Exudative ascites (bloody and nonbloody) and abdominal pain are the mostly seen clinical presentations. Multiple granulomatous nodules involving peritoneum or a single peritoneal lesion may be seen. Enlarged lymph nodes are detected in nearly 30% of patients, especially in the porta hepatis, para-aortic region, and the celiac axis [11]. Interestingly, LAPs in our case were prominent in para-aortic, iliac, and obturator regions. Unlike lymphoma, enlarged lymph nodes are smaller than 2 cm in size and more scattered. Involvement of retrocrural area is less common in the cases of lymphoma [12]. The LAPs in the presented case ranged from 2,0 cm to 5,5 cm in diameter.

Omental cake is an unfavorable sign and mostly caused malignancy. It is associated with infiltration of the omental fat. The other causes of omental cake are inflammatory conditions such as tuberculosis, Crohn’s disease, phlegmonous pancreatitis, and granulomatous enterocolitis. The differential diagnosis should also be focused on benign tumors derived from lymphatic, vascular, neuromuscular, or fatty tissues [13]. To our surprise, the source of omental cake in our case was sarcoidosis.

Homogenous hepatosplenomegaly (HSM) is typically related to extrapulmonary sarcoidosis. In 5 to 15% of cases, multiple, hypoechoic, hypodense, and hypointense nodules are scattered in the liver and spleen. HSM in sarcoidosis is easily misdiagnosed as lymphoma, infection, or metastatic disease [14].

Sclerosing peritonitis is a syndrome characterized by abdominal pain, intestinal obstruction, and thickening of peritoneum with massive adhesions. This condition is easily curable by steroid therapy. The other causes of sclerosing peritonitis are bacterial infections (mycobacteria), foreign bodies, peritoneal dialysis, asbestos exposure, carcinoid syndrome, or being idiopathic [15]. Almost all manifestations except intestinal obstruction exist in the presented case.

Carbohydrate antigen or cancer antigen 125 (CA 125) is a tumor marker secreted by the mesothelial cells lining the peritoneal cavity.
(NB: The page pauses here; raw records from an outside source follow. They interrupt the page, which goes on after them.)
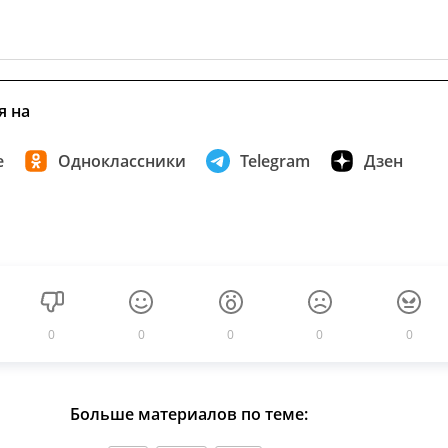
я на
е
Одноклассники
Telegram
Дзен
0
0
0
0
0
Больше материалов по теме: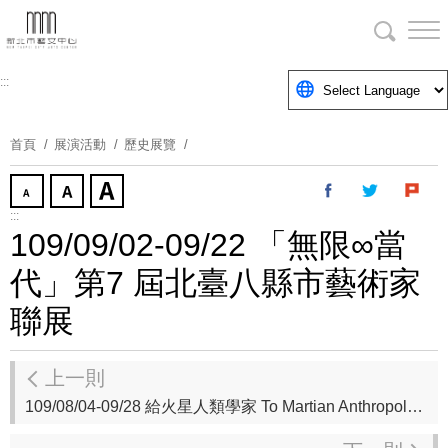
跳
到
主
要
:::
內
容
首頁
展演活動
歷史展覽
區
塊
:::
109/09/02-09/22 「無限∞當
代」第7 屆北臺八縣市藝術家
聯展
上一則
109/08/04-09/28 給火星人類學家 To Martian Anthropologists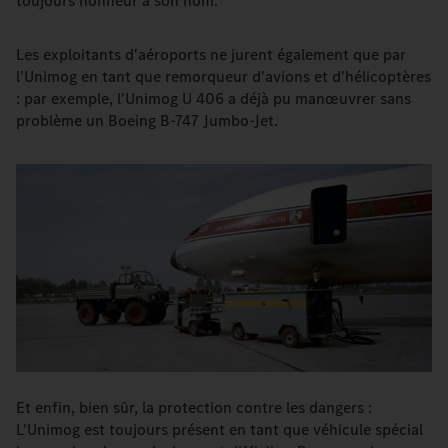
toujours honneur à son nom.
Les exploitants d'aéroports ne jurent également que par
l'Unimog en tant que remorqueur d'avions et d'hélicoptères
: par exemple, l'Unimog U 406 a déjà pu manœuvrer sans
problème un Boeing B-747 Jumbo-Jet.
Et enfin, bien sûr, la protection contre les dangers :
L'Unimog est toujours présent en tant que véhicule spécial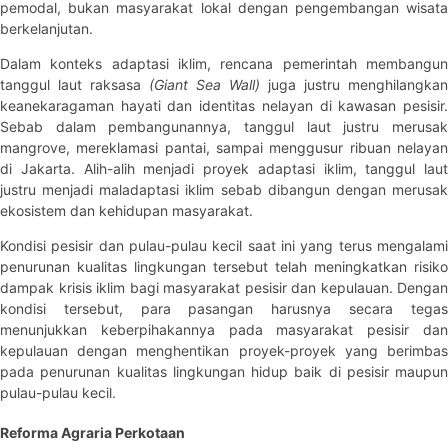
pemodal, bukan masyarakat lokal dengan pengembangan wisata
berkelanjutan.
Dalam konteks adaptasi iklim, rencana pemerintah membangun
tanggul laut raksasa
(Giant Sea Wall)
juga justru menghilangkan
keanekaragaman hayati dan identitas nelayan di kawasan pesisir.
Sebab dalam pembangunannya, tanggul laut justru merusak
mangrove, mereklamasi pantai, sampai menggusur ribuan nelayan
di Jakarta. Alih-alih menjadi proyek adaptasi iklim, tanggul laut
justru menjadi maladaptasi iklim sebab dibangun dengan merusak
ekosistem dan kehidupan masyarakat.
Kondisi pesisir dan pulau-pulau kecil saat ini yang terus mengalami
penurunan kualitas lingkungan tersebut telah meningkatkan risiko
dampak krisis iklim bagi masyarakat pesisir dan kepulauan. Dengan
kondisi tersebut, para pasangan harusnya secara tegas
menunjukkan keberpihakannya pada masyarakat pesisir dan
kepulauan dengan menghentikan proyek-proyek yang berimbas
pada penurunan kualitas lingkungan hidup baik di pesisir maupun
pulau-pulau kecil.
Reforma Agraria Perkotaan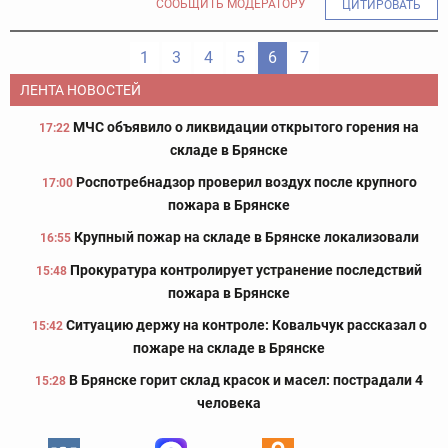
СООБЩИТЬ МОДЕРАТОРУ
ЦИТИРОВАТЬ
1
3
4
5
6
7
ЛЕНТА НОВОСТЕЙ
МЧС объявило о ликвидации открытого горения на
17:22
складе в Брянске
Роспотребнадзор проверил воздух после крупного
17:00
пожара в Брянске
Крупный пожар на складе в Брянске локализовали
16:55
Прокуратура контролирует устранение последствий
15:48
пожара в Брянске
Ситуацию держу на контроле: Ковальчук рассказал о
15:42
пожаре на складе в Брянске
В Брянске горит склад красок и масел: пострадали 4
15:28
человека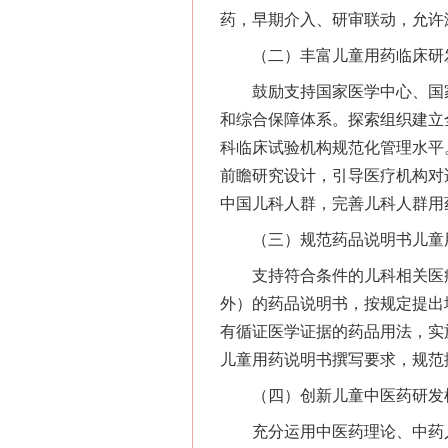
药，早期介入、研审联动，允许
（二）丰富儿童用药临床研
鼓励支持国家医学中心、国家
和综合保障体系。探索组织建立
科临床试验机构规范化管理水平
前瞻研究设计，引导医疗机构对
中国儿科人群，完善儿科人群用
（三）规范药品说明书儿童
支持符合条件的儿科相关医疗
外）的药品说明书，按规定提出
有循证医学证据的药品用法，实
儿童用药说明书撰写要求，规范
（四）创新儿童中医药研发
充分运用中医药理论、中药人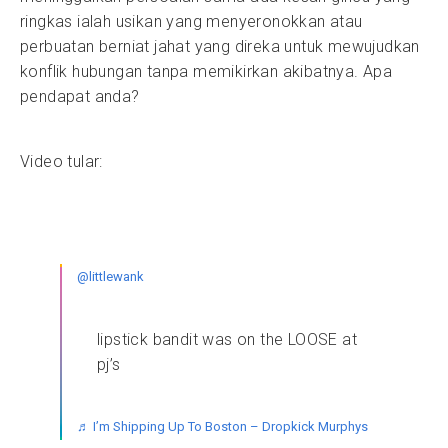
ringkas ialah usikan yang menyeronokkan atau
perbuatan berniat jahat yang direka untuk mewujudkan
konflik hubungan tanpa memikirkan akibatnya. Apa
pendapat anda?
Video tular:
@littlewank
lipstick bandit was on the LOOSE at
pj’s
♬ I’m Shipping Up To Boston – Dropkick Murphys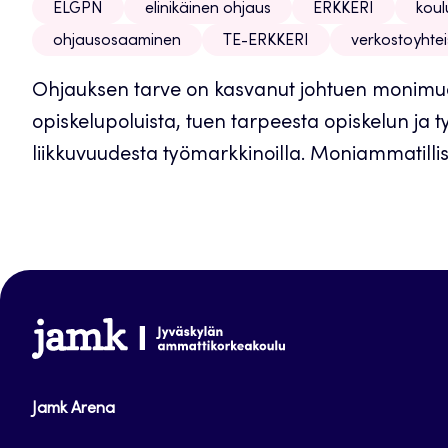
ELGPN
elinikäinen ohjaus
ERKKERI
koul
ohjausosaaminen
TE-ERKKERI
verkostoyhtei
Ohjauksen tarve on kasvanut johtuen monimuotoi
opiskelupoluista, tuen tarpeesta opiskelun ja t
liikkuvuudesta työmarkkinoilla. Moniammatillis
www.jamk.fi
Jamk Arena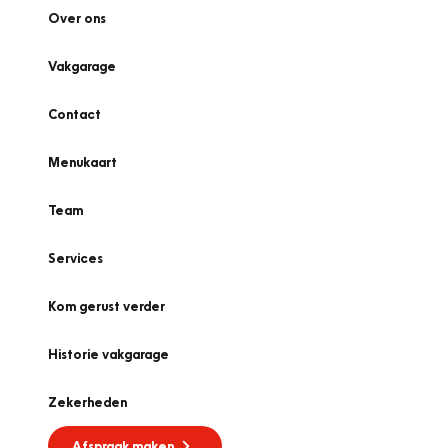
Over ons
Vakgarage
Contact
Menukaart
Team
Services
Kom gerust verder
Historie vakgarage
Zekerheden
Afspraak maken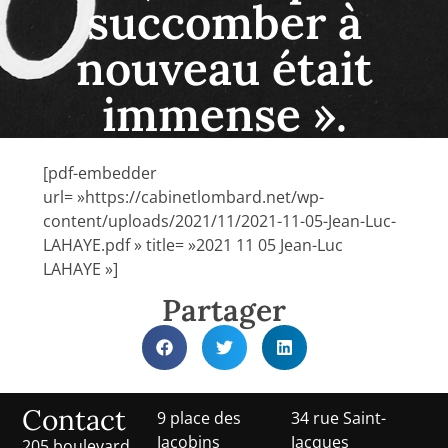
succomber à
nouveau était
immense ».
[pdf-embedder
url= »https://cabinetlombard.net/wp-
content/uploads/2021/11/2021-11-05-Jean-Luc-
LAHAYE.pdf » title= »2021 11 05 Jean-Luc
LAHAYE »]
Partager
Contact
9 place des
34 rue Saint-
Jacobins
Jacques
205 boulevard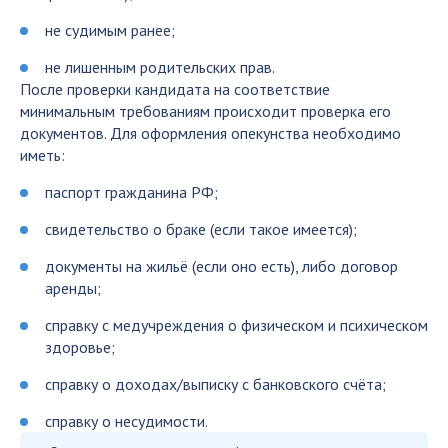
не судимым ранее;
не лишенным родительских прав.
После проверки кандидата на соответствие
минимальным требованиям происходит проверка его
документов. Для оформления опекунства необходимо
иметь:
паспорт гражданина РФ;
свидетельство о браке (если такое имеется);
документы на жильё (если оно есть), либо договор
аренды;
справку с медучреждения о физическом и психическом
здоровье;
справку о доходах/выписку с банковского счёта;
справку о несудимости.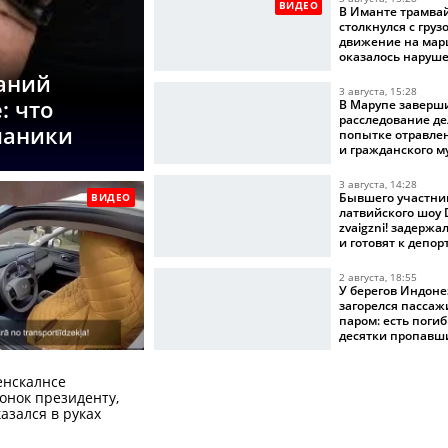
ВИДЕО
В Иманте трамва
столкнулся с груз
движение на мар
оказалось наруш
аний
3 августа, 15:28
: что
В Марупе заверш
расследование де
 паники
попытке отравле
и гражданского 
3 августа, 14:28
Бывшего участни
ВИДЕО
латвийского шоу D
zvaigzni! задерж
и готовят к депо
2 августа, 18:55
У берегов Индон
загорелся пасса
паром: есть поги
десятки пропавш
вести
енскалнсе
онок президенту,
казался в руках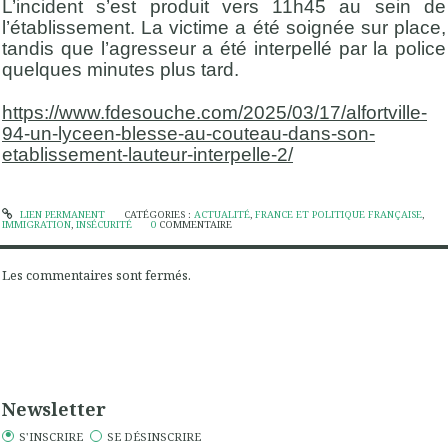
L’incident s’est produit vers 11h45 au sein de
l’établissement. La victime a été soignée sur place,
tandis que l’agresseur a été interpellé par la police
quelques minutes plus tard. ​
https://www.fdesouche.com/2025/03/17/alfortville-
94-un-lyceen-blesse-au-couteau-dans-son-
etablissement-lauteur-interpelle-2/
LIEN PERMANENT
CATÉGORIES :
ACTUALITÉ
,
FRANCE ET POLITIQUE FRANÇAISE
,
IMMIGRATION
,
INSÉCURITÉ
0
COMMENTAIRE
Les commentaires sont fermés.
Newsletter
S'INSCRIRE
SE DÉSINSCRIRE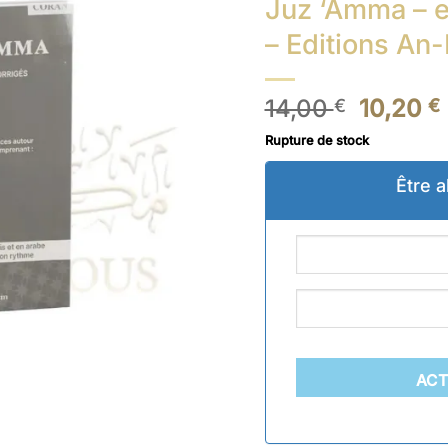
Juz ‘Amma – e
– Editions An
Le
14,00
10,20
€
€
prix
Rupture de stock
initial
était :
Être a
14,00 €
ACT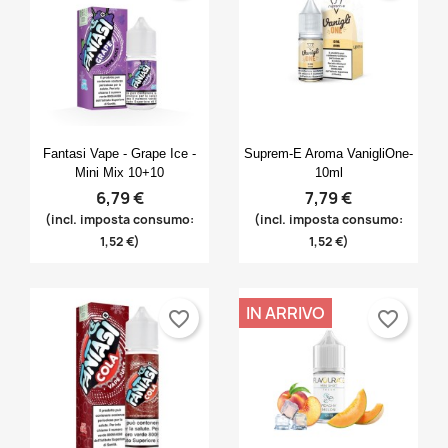
Anteprima
Anteprima


Fantasi Vape - Grape Ice -
Suprem-E Aroma VanigliOne-
Mini Mix 10+10
10ml
6,79 €
7,79 €
(incl. imposta consumo:
(incl. imposta consumo:
1,52 €)
1,52 €)
IN ARRIVO
favorite_border
favorite_border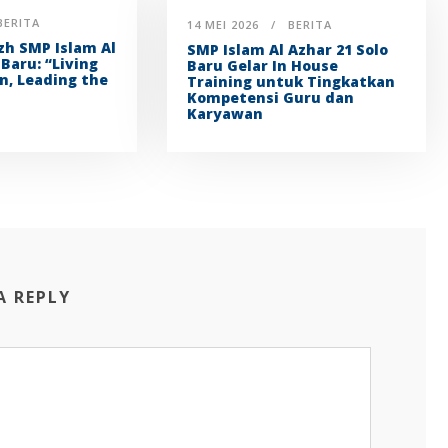
BERITA
14 MEI 2026
BERITA
zh SMP Islam Al
SMP Islam Al Azhar 21 Solo
 Baru: “Living
Baru Gelar In House
n, Leading the
Training untuk Tingkatkan
Kompetensi Guru dan
Karyawan
A REPLY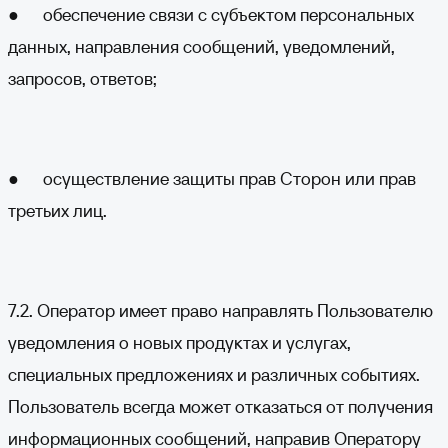
● обеспечение связи с субъектом персональных
данных, направления сообщений, уведомлений,
запросов, ответов;
● осуществление защиты прав Сторон или прав
третьих лиц.
7.2. Оператор имеет право направлять Пользователю
уведомления о новых продуктах и услугах,
специальных предложениях и различных событиях.
Пользователь всегда может отказаться от получения
информационных сообщений, направив Оператору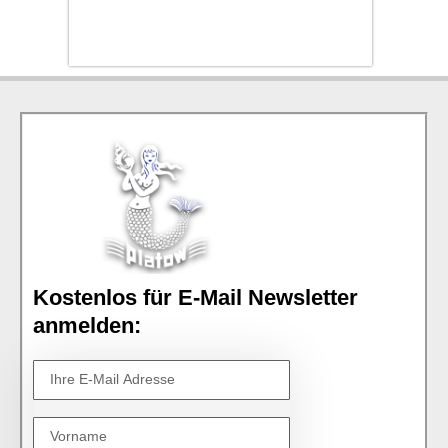
Kostenlos für E-Mail Newsletter
anmelden: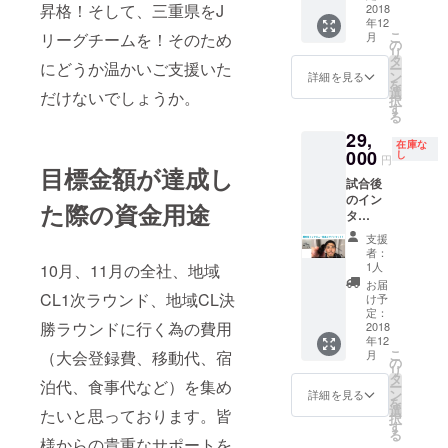
昇格！そして、三重県をJ
お礼の
2018
ニ
鈴鹿 事
に、ご
年12
お手紙
フォー
例②：
希望の
こ
リーグチームを！そのため
月
②全選
ムキー
三重ユ
の
選手、
リ
手サイ
ホル
ナイ
タ
監督、
にどうか温かいご支援いた
ー
ン入り
ダー2個
テッド
ン
コー
詳細を見る
を
ボール
（Hom
事例
選
チ、ス
だけないでしょうか。
択
東海
e, Away
③：鈴
す
タッフ
る
リーグ
各1個）
鹿ラン
名をご
29,
公式球
⑧選手
ポーレ
記載下
在庫な
に全27
000
のぼり1
事例
し
さい。
円
選手の
目標金額が達成し
旗（縦
④：ペ
11月29
試合後
サイン
180cm
ルソナ
日
のイン
を入れ
x 横
鈴鹿 事
（木）
た際の資金用途
タ
てお送
60cm）
例⑤：
中にご
ビュー
りいた
⑨限定
お嬢様
連絡が
支援
動画と
しま
ブラン
聖水ア
ない際
者：
サイン
す。
ケット1
ンリミ
1人
10月、11月の全社、地域
は、ラ
パネル
枚（縦
テッド
ンダム
お届
を下記
CL1次ラウンド、地域CL決
65cm x
注意
け予
にお送
の全て
定：
横
①：
りさせ
勝ラウンドに行く為の費用
をお送
2018
90cm）
2019
て頂き
年12
りいた
⑩ハー
シーズ
ます。
こ
（大会登録費、移動代、宿
月
しま
の
ト形
ンのみ
リ
す。 現
タ
キーホ
の権利
泊代、食事代など）を集め
ー
在保有
ン
ルダー1
となり
詳細を見る
を
分 4/28
選
個 ブラ
ます。
たいと思っております。皆
択
vs TSV
す
ンケッ
注意
る
四日市
様からの貴重なサポートを
トは、
②：業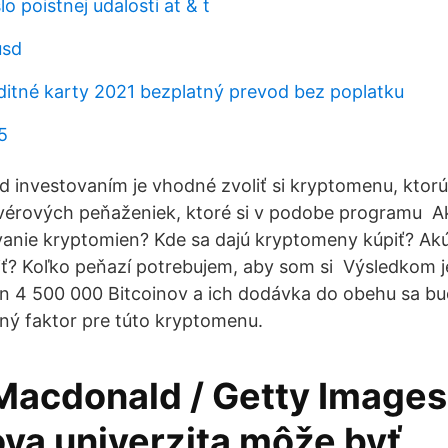
lo poistnej udalosti at & t
usd
editné karty 2021 bezplatný prevod bez poplatku
5
ed investovaním je vhodné zvoliť si kryptomenu, ktorú
tvérových peňaženiek, ktoré si v podobe programu Aká
vanie kryptomien? Kde sa dajú kryptomeny kúpiť? A
iť? Koľko peňazí potrebujem, aby som si Výsledkom j
n 4 500 000 Bitcoinov a ich dodávka do obehu sa bu
ačný faktor pre túto kryptomenu.
Macdonald / Getty Images
ova univerzita môže byť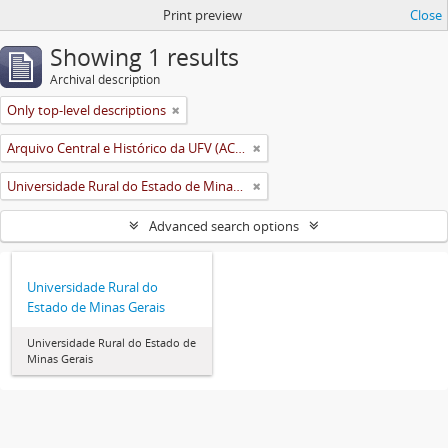
Print preview
Close
Showing 1 results
Archival description
Only top-level descriptions
Arquivo Central e Histórico da UFV (ACH-UFV)
Universidade Rural do Estado de Minas Gerais (Uremg)
Advanced search options
Universidade Rural do
Estado de Minas Gerais
Universidade Rural do Estado de
Minas Gerais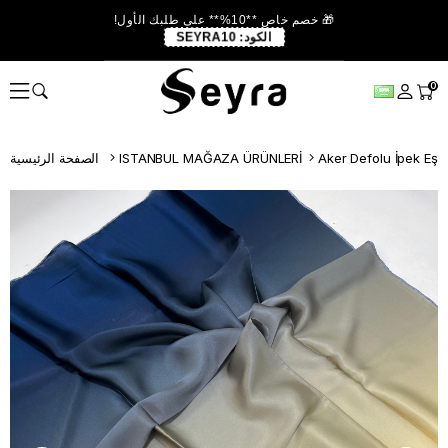
🎁 خصم خاص **10%** على طلبك الأول!
الكود:
SEYRA10
0
Aker Defolu İpek Eş
ISTANBUL MAĞAZA ÜRÜNLERİ
الصفحة الرئيسية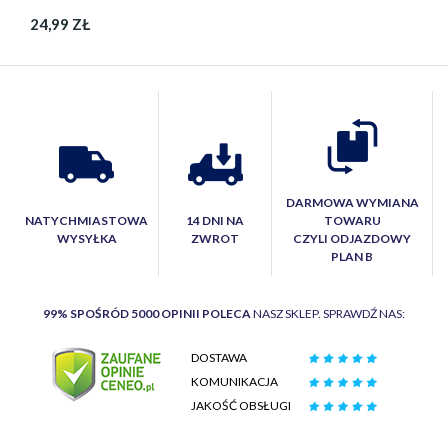
24,99 ZŁ
DARMOWA WYMIANA
NATYCHMIASTOWA
14 DNI NA
TOWARU
WYSYŁKA
ZWROT
CZYLI ODJAZDOWY
PLAN B
99% SPOŚRÓD 5000 OPINII POLECA
NASZ SKLEP. SPRAWDŹ NAS:
DOSTAWA
KOMUNIKACJA
JAKOŚĆ OBSŁUGI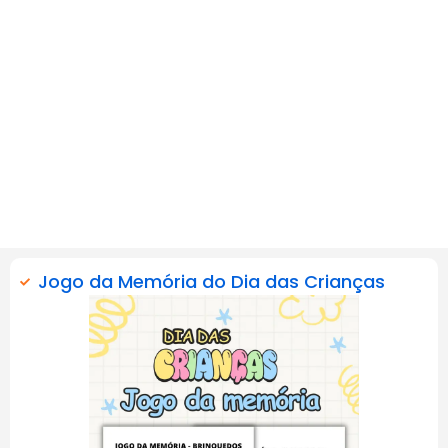
Jogo da Memória do Dia das Crianças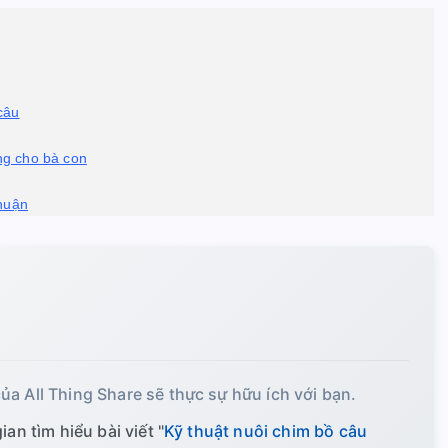
câu
ắng cho bà con
nhuận
ủa All Thing Share sẽ thực sự hữu ích với bạn.
an tìm hiểu bài viết "
Kỹ thuật nuôi chim bồ câu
It has also been identified on tissues of nonmesothelial origin such as tracheobronchial epithelium, epithelium of pancreas, colon, gallbladder, stomach, kidney and breast, amniotic tissue, placenta, and cervical mucous membrane. Therefore, inflammation of these regions can yield elevated serum levels of CA 125. Elevated CA 125 levels have also been reported in endometriosis, pelvic inflammatory disease, during menstruation and pregnancy, after laparotomy, and in numerous conditions [16]. Interestingly, the molecule is not evident on the surface of normal ovarian cells but evident on malignant nonmucinous ovarian cells [16]. Besides, CA 125 at low concentration is determined in healthy females and males. Klug et al. have suggested that elevated CA 125 levels may be derived from the “presence of serum factors other than the defined antigenic determinants” [17]. Peritoneal involvement of sarcoidosis may be reflected by elevation of serum CA 125 level. It is not well known whether CA 125 would be a reliable marker for sarcoidosis activity.

Although isolated occurrence of sarcoidosis in the genital system is rare, uterine and ovarian involvement are most common sites relatively. Like uterine sarcoidosis, most of the ovarian ones are reported in the reproductive age period. A few cases of ovarian sarcoidosis in postmenopausal women were reported as in our case presentation [18]. Symptoms are usually nonspecific and presented with clinical features concerning ovarian tumors. Finding of sarcoid-like lesions may mask an coexisting malignancy [19]. The involvement of the fallopian tubes mostly occurs in conjunction with sarcoidosis of the other parts of female genital system.

In conclusion, sarcoidosis should be kept in mind for differential diagnosis of intraabdominal malignancies that can affect female genital organs and peritoneum. Therefore, optimum management of such patients should be delivered and inessential invasive procedures can be avoided.

Conflict of Interests

The authors declare that there is no conflict of interests regarding the publication of this paper.